One of the biggest boosts for HSDPA adoption came when Huawei introduced its E220 USB dongle modem in mid-2006. It enabled operators to have a lower cost device than previous PC cards, in a form that retailers and users intuitively understood. Variants have now shipped 10m+ units, and have massively expanded the market for mobile broadband into the consumer segment.
So the certification last week of a 15Mbit/s Mobile WiMAX variant of the iconic Huawei device is an important milestone. It's intended for the 2.5-2.6GHz band, so must be a contender for a US launch as well as future European & Asian rollouts.
It's not the first USB WiMAX modem - Airspan and Posdata have them as well, and there's even a Xohm-branded one from Chinese rival ZTE. Samsung's got one coming as well.
But given their track record of ramping up volumes, plus their enviable record at signing up distribution channels, the advent of the Huawei device signals to me that WiMAX is due to have one of its periodic upswings in confidence over the next few months.
Curious that there are no Motorola Certified Devices, only a base station?
ReplyDeleteI only found 36 'subscriber-station' products of which only 16 appear to be 16e/16-2005/Mobile Wimax devices, including a couple of Fixed-Wireless reference designs.

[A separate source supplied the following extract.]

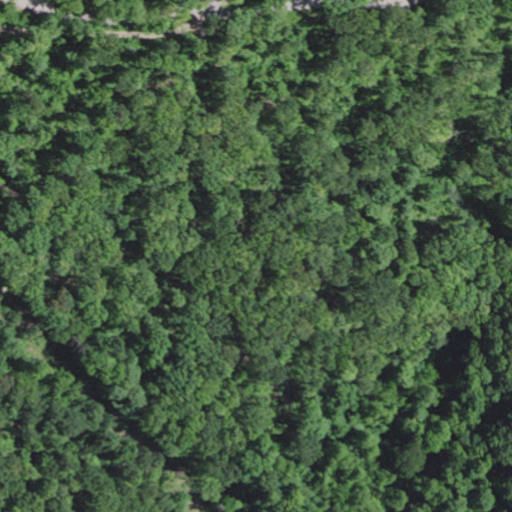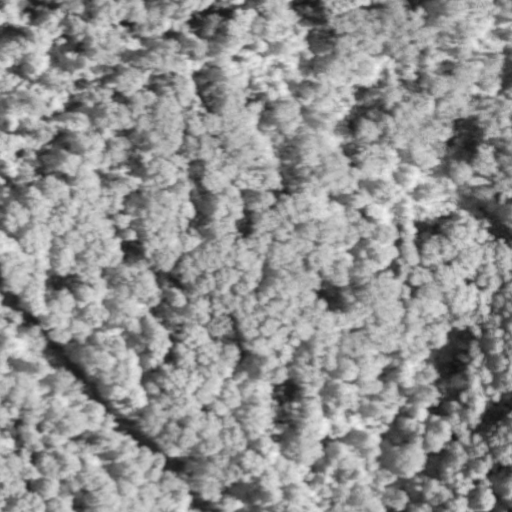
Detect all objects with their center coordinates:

Hardly a groundswell of popular support.
7 USB and PC-Cards certified will not scare HSPA operators already delivering equivalent speeds and already at a 'disposable' price-point with current volumes.
Upswells in confidence can't mask the continued absence from the market of the Intel/Motorola investment vehicle that is Clearwire/Sprint. Launch 12 months ago would have pitched it against HSPA networks - at 7.2 Mbps - in their relative infancy. Now they are mature, proven, loaded and 21Mbps is on the horizon. Where is the (positive) distictness to WiMax?
Paul
ReplyDeleteBear in mind that WiMAX certifications have only started relatively recently.

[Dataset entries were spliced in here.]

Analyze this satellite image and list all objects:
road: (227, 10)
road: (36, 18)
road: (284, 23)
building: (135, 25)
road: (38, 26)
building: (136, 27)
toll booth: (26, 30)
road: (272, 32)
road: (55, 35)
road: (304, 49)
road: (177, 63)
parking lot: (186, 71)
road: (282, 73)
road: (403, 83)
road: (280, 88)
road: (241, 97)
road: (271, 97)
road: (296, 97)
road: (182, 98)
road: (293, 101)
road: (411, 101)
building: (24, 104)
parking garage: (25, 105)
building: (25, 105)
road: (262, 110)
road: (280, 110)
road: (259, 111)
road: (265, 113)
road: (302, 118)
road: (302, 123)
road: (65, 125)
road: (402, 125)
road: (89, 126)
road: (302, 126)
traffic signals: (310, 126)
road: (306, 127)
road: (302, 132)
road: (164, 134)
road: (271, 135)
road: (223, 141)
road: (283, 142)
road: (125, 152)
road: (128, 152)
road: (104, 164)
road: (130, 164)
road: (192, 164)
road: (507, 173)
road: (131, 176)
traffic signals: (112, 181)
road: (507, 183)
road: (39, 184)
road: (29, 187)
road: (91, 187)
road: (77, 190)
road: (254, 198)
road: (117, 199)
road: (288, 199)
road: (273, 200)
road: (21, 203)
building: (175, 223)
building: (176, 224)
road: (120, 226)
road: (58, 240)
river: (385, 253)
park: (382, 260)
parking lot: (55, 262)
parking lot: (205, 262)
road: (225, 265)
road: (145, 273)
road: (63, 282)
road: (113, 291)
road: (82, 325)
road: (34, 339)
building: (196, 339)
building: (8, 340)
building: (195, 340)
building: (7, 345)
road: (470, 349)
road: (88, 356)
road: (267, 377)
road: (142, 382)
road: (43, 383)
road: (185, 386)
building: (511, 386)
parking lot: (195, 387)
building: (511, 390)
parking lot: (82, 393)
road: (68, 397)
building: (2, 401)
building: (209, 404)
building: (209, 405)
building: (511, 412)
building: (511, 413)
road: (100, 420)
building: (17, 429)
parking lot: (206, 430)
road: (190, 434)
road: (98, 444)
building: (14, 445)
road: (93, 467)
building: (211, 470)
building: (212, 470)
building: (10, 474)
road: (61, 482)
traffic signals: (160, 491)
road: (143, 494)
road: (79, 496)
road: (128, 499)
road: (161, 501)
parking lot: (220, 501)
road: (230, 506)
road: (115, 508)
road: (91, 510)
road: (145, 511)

And based on the recent 3G iPhone experience in the US, it isn't clear that the HSPA networks are *that* mature yet in North America. It's also notable that the popular cheap consumer 3G-dongle proposition hasn't yet exploded in NA, compared with places like South Africa, Swede, Austria etc.
I agree that in Western Europe, it'll be much more of a tough proposition - I don't see WiMAX easily competing with incumbents' mobile broadband & retail presence, especially given the slow pace of 2.5GHz spectrum auctions.